A powerful cost optimization strategy is routing requests to different models based on complexity. Use a cheap, fast model for simple tasks and an expensive, capable model only when needed:

Python — Complexity-Based Model Router
from anthropic import Anthropic
from openai import OpenAI
from enum import Enum

class Complexity(Enum):
    SIMPLE = "simple"      # FAQ, classification, extraction
    MODERATE = "moderate"  # Summarization, translation
    COMPLEX = "complex"    # Analysis, reasoning, code generation

# Cost per 1M tokens (input/output) - approximate
MODEL_TIERS = {
    Complexity.SIMPLE: {
        "model": "gpt-4o-mini",
        "cost_per_1m_input": 0.15,
        "cost_per_1m_output": 0.60,
    },
    Complexity.MODERATE: {
        "model": "claude-sonnet-4-20250514",
        "cost_per_1m_input": 3.00,
        "cost_per_1m_output": 15.00,
    },
    Complexity.COMPLEX: {
        "model": "claude-opus-4-20250514",
        "cost_per_1m_input": 15.00,
        "cost_per_1m_output": 75.00,
    },
}

class SmartRouter:
    def __init__(self):
        self.openai = OpenAI()
        self.anthropic = Anthropic()

    def classify_complexity(self, query: str) -> Complexity:
        """Use a cheap model to classify query complexity."""
        response = self.openai.chat.completions.create(
            model="gpt-4o-mini",
            messages=[{
                "role": "system",
                "content": "Classify the complexity: SIMPLE, MODERATE, or COMPLEX. Reply with one word only.",
            }, {
                "role": "user", "content": query,
            }],
            max_tokens=10,
        )
        label = response.choices[0].message.content.strip().upper()
        return Complexity(label.lower()) if label.lower() in [c.value for c in Complexity] else Complexity.MODERATE

    def route(self, query: str) -> str:
        complexity = self.classify_complexity(query)
        tier = MODEL_TIERS[complexity]
        model = tier["model"]
        print(f"Routing to {model} (complexity: {complexity.value})")

        if "claude" in model:
            resp = self.anthropic.messages.create(
                model=model, max_tokens=4096,
                messages=[{"role": "user", "content": query}],
            )
            return resp.content[0].text
        else:
            resp = self.openai.chat.completions.create(
                model=model, max_tokens=4096,
                messages=[{"role": "user", "content": query}],
            )
            return resp.choices[0].message.content

router = SmartRouter()
# Simple query -> gpt-4o-mini (~$0.15/1M tokens)
router.route("What is the capital of France?")
# Complex query -> claude-opus-4 (~$15/1M tokens)
router.route("Analyze the trade-offs between microservices and monolithic architecture for a real-time trading system.")

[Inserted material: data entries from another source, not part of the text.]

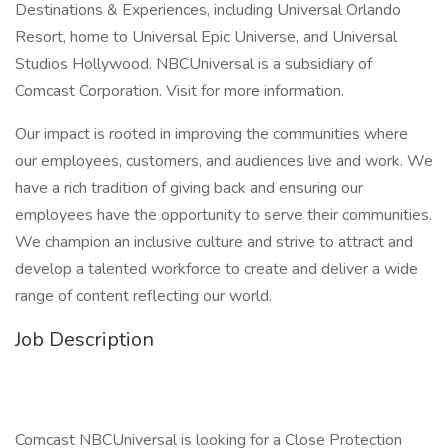
Destinations & Experiences, including Universal Orlando
Resort, home to Universal Epic Universe, and Universal
Studios Hollywood. NBCUniversal is a subsidiary of
Comcast Corporation. Visit for more information.
Our impact is rooted in improving the communities where
our employees, customers, and audiences live and work. We
have a rich tradition of giving back and ensuring our
employees have the opportunity to serve their communities.
We champion an inclusive culture and strive to attract and
develop a talented workforce to create and deliver a wide
range of content reflecting our world.
Job Description
Comcast NBCUniversal is looking for a Close Protection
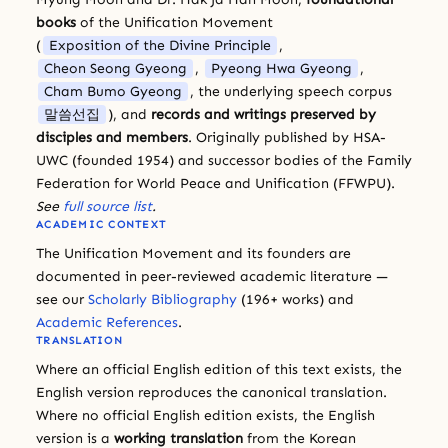
books
of the Unification Movement
(
Exposition of the Divine Principle
,
Cheon Seong Gyeong
,
Pyeong Hwa Gyeong
,
Cham Bumo Gyeong
, the underlying speech corpus
말씀선집
), and
records and writings preserved by
disciples and members
. Originally published by HSA-
UWC (founded 1954) and successor bodies of the Family
Federation for World Peace and Unification (FFWPU).
See
full source list
.
ACADEMIC CONTEXT
The Unification Movement and its founders are
documented in peer-reviewed academic literature —
see our
Scholarly Bibliography
(196+ works) and
Academic References
.
TRANSLATION
Where an official English edition of this text exists, the
English version reproduces the canonical translation.
Where no official English edition exists, the English
version is a
working translation
from the Korean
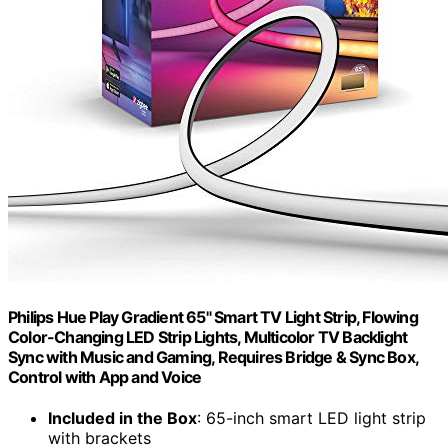
Philips Hue Play Gradient 65" Smart TV Light Strip, Flowing
Color-Changing LED Strip Lights, Multicolor TV Backlight
Sync with Music and Gaming, Requires Bridge & Sync Box,
Control with App and Voice
Included in the Box
: 65-inch smart LED light strip
with brackets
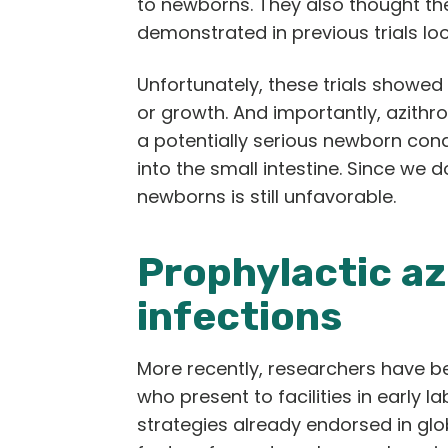
to newborns. They also thought t
demonstrated in previous trials loo
Unfortunately, these trials showed
or growth. And importantly, azithr
a potentially serious newborn cond
into the small intestine. Since we d
newborns is still unfavorable.
Prophylactic a
infections
More recently, researchers have be
who present to facilities in early 
strategies already endorsed in glo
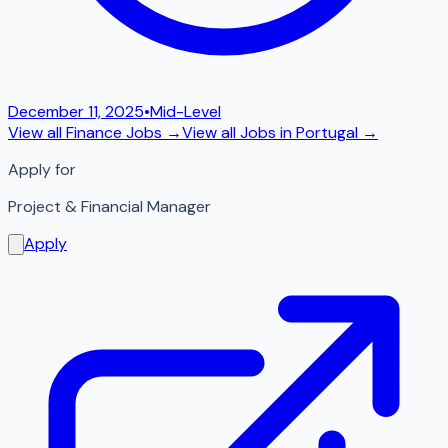
December 11, 2025
•
Mid-Level
View all
Finance
Jobs →
View all Jobs in
Portugal
→
Apply for
Project & Financial Manager
Apply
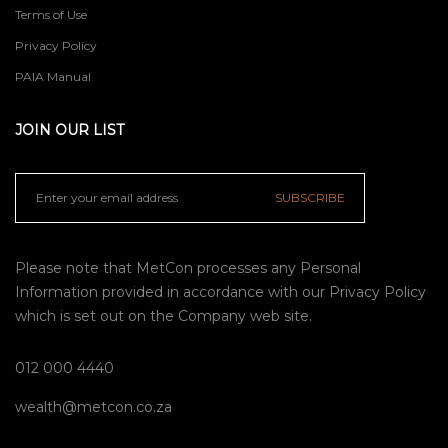
Terms of Use
Privacy Policy
PAIA Manual
JOIN OUR LIST
SUBSCRIBE
Please note that MetCon processes any Personal
Information provided in accordance with our
Privacy Policy
which is set out on the Company web site.
012 000 4440
wealth@metcon.co.za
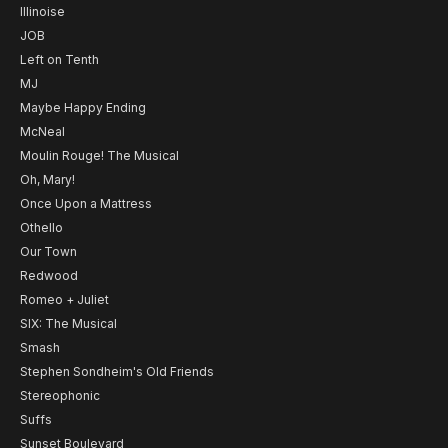
Illinoise
JOB
Left on Tenth
MJ
Maybe Happy Ending
McNeal
Moulin Rouge! The Musical
Oh, Mary!
Once Upon a Mattress
Othello
Our Town
Redwood
Romeo + Juliet
SIX: The Musical
Smash
Stephen Sondheim's Old Friends
Stereophonic
Suffs
Sunset Boulevard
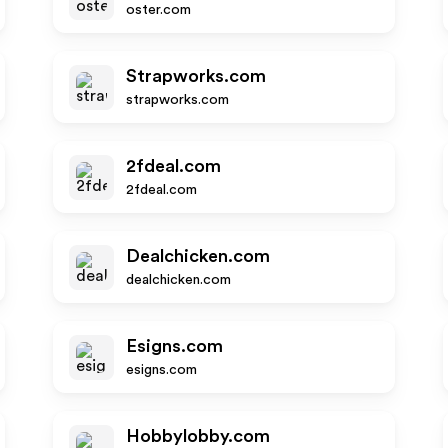
oster.com
Strapworks.com
strapworks.com
2fdeal.com
2fdeal.com
Dealchicken.com
dealchicken.com
Esigns.com
esigns.com
Hobbylobby.com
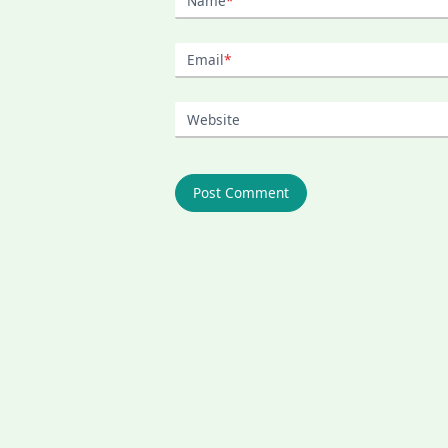
Name
*
Email
*
Website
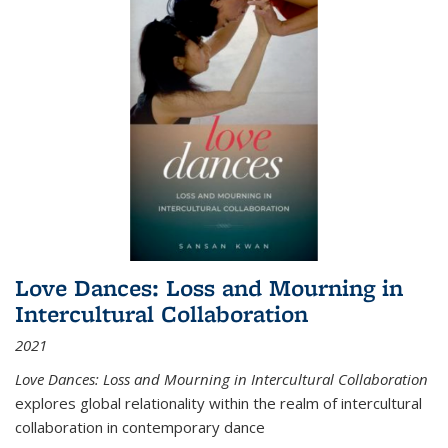
Love Dances: Loss and Mourning in
Intercultural Collaboration
2021
Love Dances: Loss and Mourning in Intercultural Collaboration
explores global relationality within the realm of intercultural
collaboration in contemporary dance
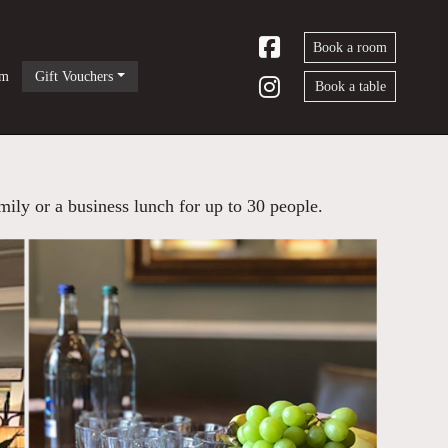
Book a room
om
Gift Vouchers
Book a table
mily or a business lunch for up to 30 people.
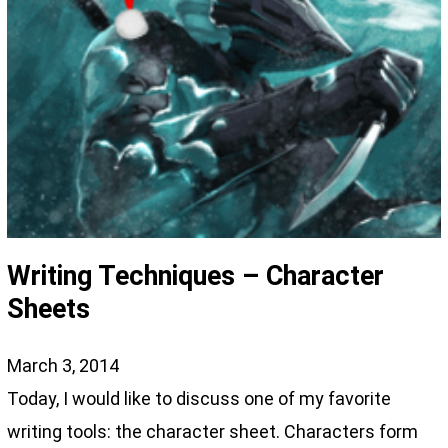
Writing Techniques – Character
Sheets
March 3, 2014
Today, I would like to discuss one of my favorite
writing tools: the character sheet. Characters form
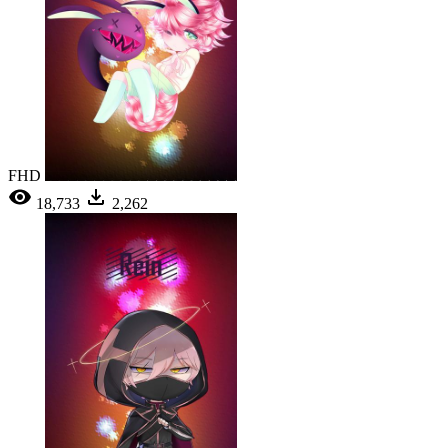
FHD
18,733
2,262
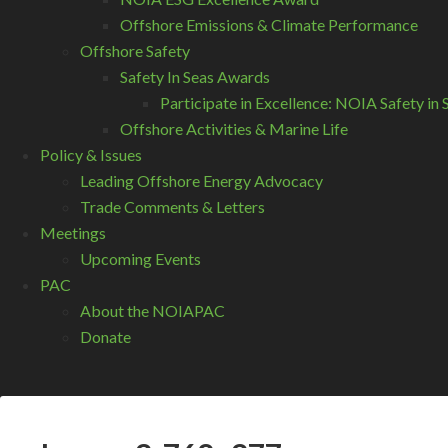
Offshore Emissions & Climate Performance
Offshore Safety
Safety In Seas Awards
Participate in Excellence: NOIA Safety i
Offshore Activities & Marine Life
Policy & Issues
Leading Offshore Energy Advocacy
Trade Comments & Letters
Meetings
Upcoming Events
PAC
About the NOIAPAC
Donate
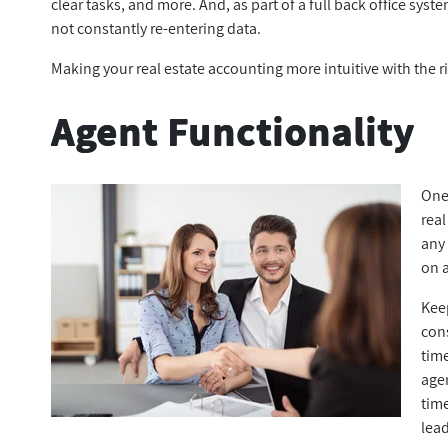
clear tasks, and more. And, as part of a full back office syst
not constantly re-entering data.
Making your real estate accounting more intuitive with the 
Agent Functionality
One
real
any
on a
Kee
cons
time
age
tim
lea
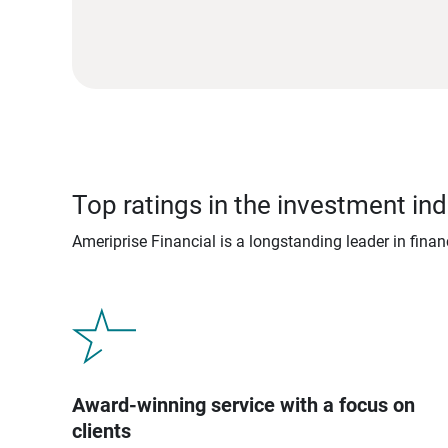
Top ratings in the investment ind
Ameriprise Financial is a longstanding leader in fina
Award-winning service with a focus on
clients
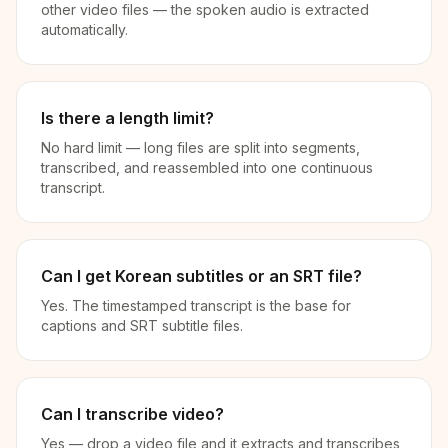
other video files — the spoken audio is extracted
automatically.
Is there a length limit?
No hard limit — long files are split into segments,
transcribed, and reassembled into one continuous
transcript.
Can I get Korean subtitles or an SRT file?
Yes. The timestamped transcript is the base for
captions and SRT subtitle files.
Can I transcribe video?
Yes — drop a video file and it extracts and transcribes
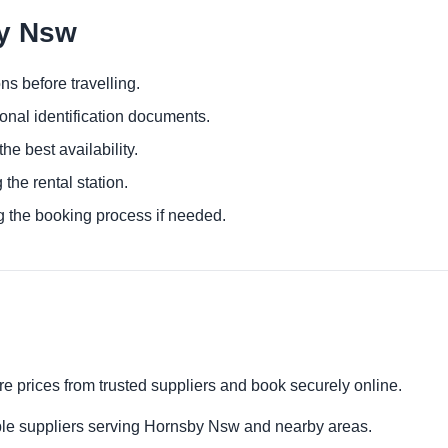
by Nsw
ns before travelling.
ional identification documents.
he best availability.
 the rental station.
g the booking process if needed.
e prices from trusted suppliers and book securely online.
ple suppliers serving Hornsby Nsw and nearby areas.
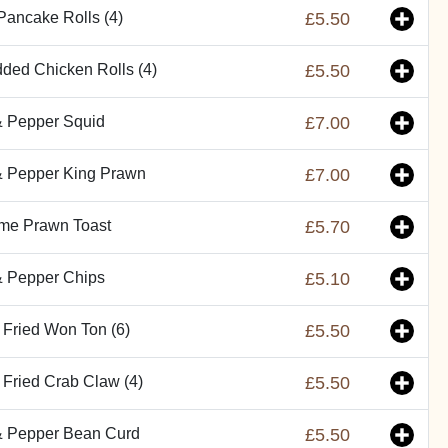
Pancake Rolls (4)
£5.50
ded Chicken Rolls (4)
£5.50
& Pepper Squid
£7.00
& Pepper King Prawn
£7.00
me Prawn Toast
£5.70
& Pepper Chips
£5.10
Fried Won Ton (6)
£5.50
Fried Crab Claw (4)
£5.50
& Pepper Bean Curd
£5.50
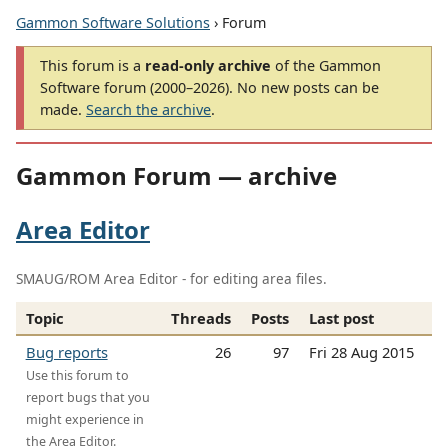
Gammon Software Solutions
› Forum
This forum is a
read-only archive
of the Gammon
Software forum (2000–2026). No new posts can be
made.
Search the archive
.
Gammon Forum — archive
Area Editor
SMAUG/ROM Area Editor - for editing area files.
Topic
Threads
Posts
Last post
Bug reports
26
97
Fri 28 Aug 2015
Use this forum to
report bugs that you
might experience in
the Area Editor.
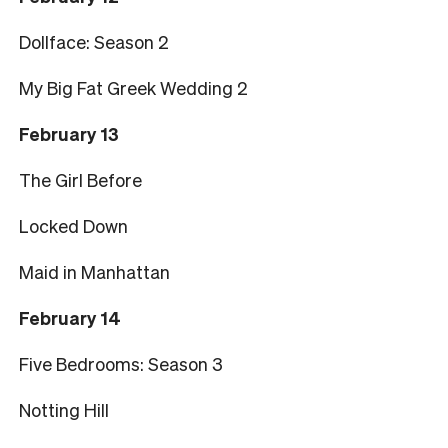
Dollface: Season 2
My Big Fat Greek Wedding 2
February 13
The Girl Before
Locked Down
Maid in Manhattan
February 14
Five Bedrooms: Season 3
Notting Hill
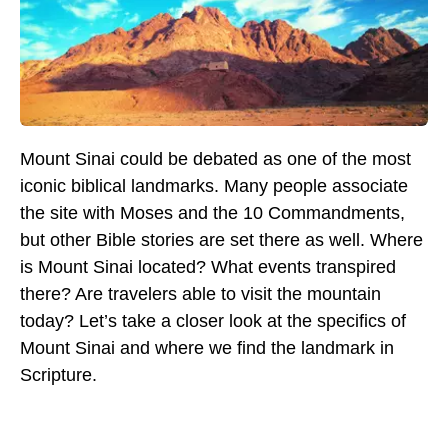
Mount Sinai could be debated as one of the most
iconic biblical landmarks. Many people associate
the site with Moses and the 10 Commandments,
but other Bible stories are set there as well. Where
is Mount Sinai located? What events transpired
there? Are travelers able to visit the mountain
today? Let’s take a closer look at the specifics of
Mount Sinai and where we find the landmark in
Scripture.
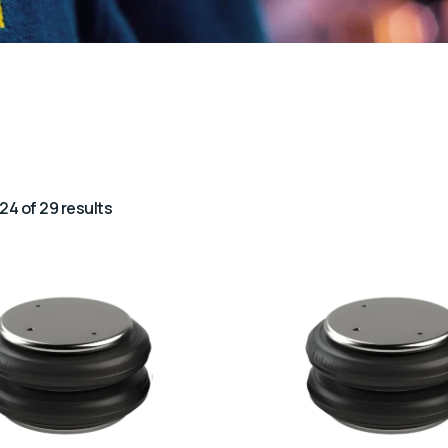
24 of 29 results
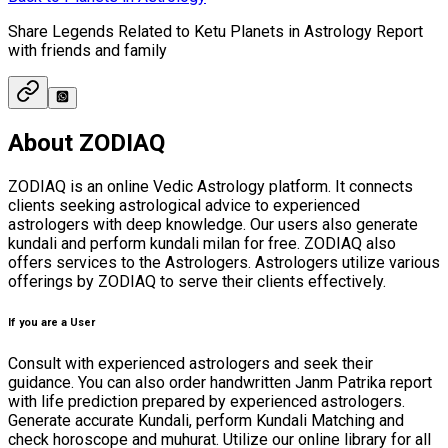
Share Legends Related to Ketu Planets in Astrology Report
with friends and family
About ZODIAQ
ZODIAQ is an online Vedic Astrology platform. It connects
clients seeking astrological advice to experienced
astrologers with deep knowledge. Our users also generate
kundali and perform kundali milan for free. ZODIAQ also
offers services to the Astrologers. Astrologers utilize various
offerings by ZODIAQ to serve their clients effectively.
If you are a User
Consult with experienced astrologers and seek their
guidance. You can also order handwritten Janm Patrika report
with life prediction prepared by experienced astrologers.
Generate accurate Kundali, perform Kundali Matching and
check horoscope and muhurat. Utilize our online library for all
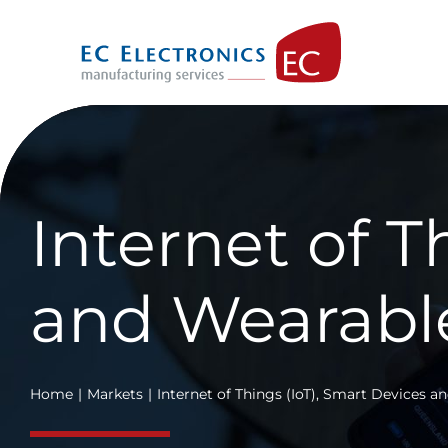
Skip
to
content
Internet of T
and Wearabl
Home
Markets
Internet of Things (IoT), Smart Devices 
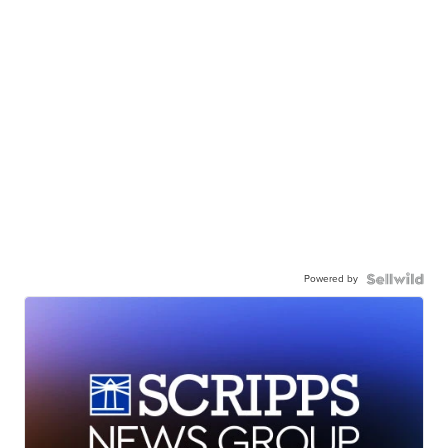
Powered by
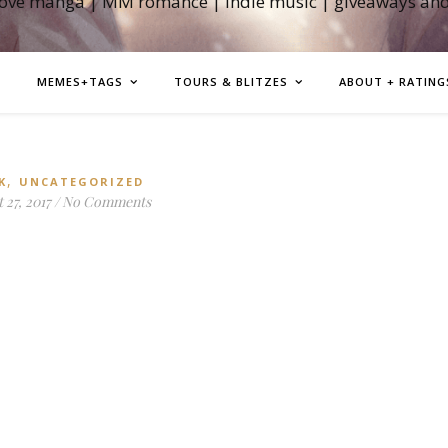
love manga | MM romance | indie music | giveaways an
MEMES+TAGS
TOURS & BLITZES
ABOUT + RATING
,
K
UNCATEGORIZED
 27, 2017
/
No Comments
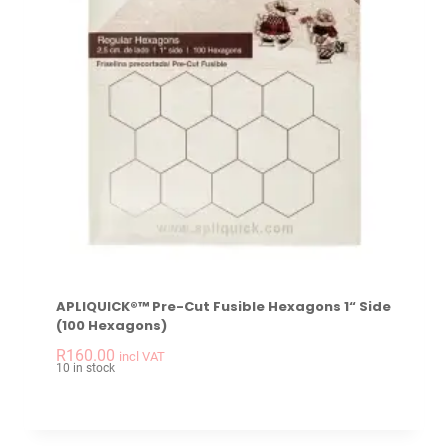
APLIQUICK®™ Pre-Cut Fusible Hexagons 1“ Side
(100 Hexagons)
-
+
APLIQUICK®™ Pre-Cu
R
160.00
incl VAT
10 in stock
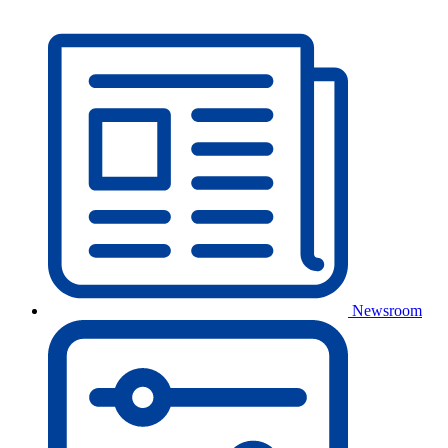
Newsroom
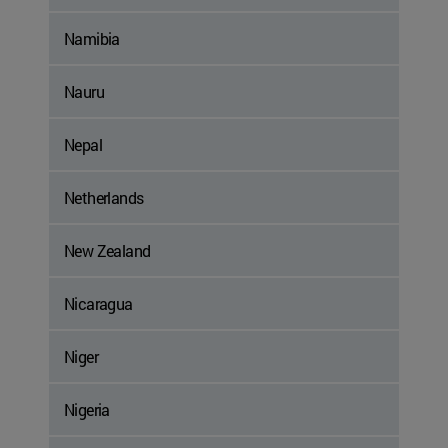
Namibia
Nauru
Nepal
Netherlands
New Zealand
Nicaragua
Niger
Nigeria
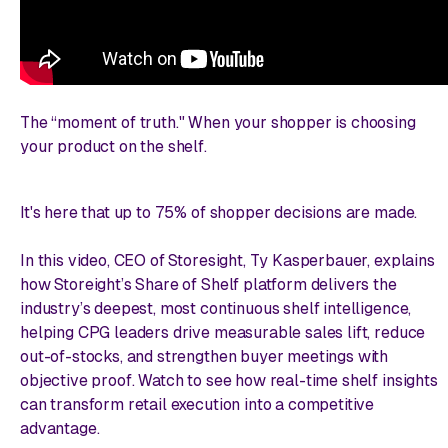
The “moment of truth." When your shopper is choosing
your product on the shelf.
It's here that up to 75% of shopper decisions are made.
In this video, CEO of Storesight, Ty Kasperbauer, explains
how Storeight’s Share of Shelf platform delivers the
industry’s deepest, most continuous shelf intelligence,
helping CPG leaders drive measurable sales lift, reduce
out-of-stocks, and strengthen buyer meetings with
objective proof. Watch to see how real-time shelf insights
can transform retail execution into a competitive
advantage.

Latency Budgets in Multi-Model Pipelines

When chaining multiple model calls, each step consumes part of your total latency budget. A typical pipeline might have a 5-second budget:

  • Embedding (50ms): Embed user query for retrieval
  • Vector search (20ms): Find relevant documents
  • Reranking (200ms): Rerank retrieved documents
  • LLM generation (3000ms): Generate the final response
  • Safety check (500ms): Validate output with a classifier
  • Buffer (1230ms): Network overhead, queue wait times
Optimization priority: Focus on the slowest step first. In most pipelines, LLM generation dominates latency. Use streaming to improve perceived latency — users see tokens arriving immediately rather than waiting for the full response.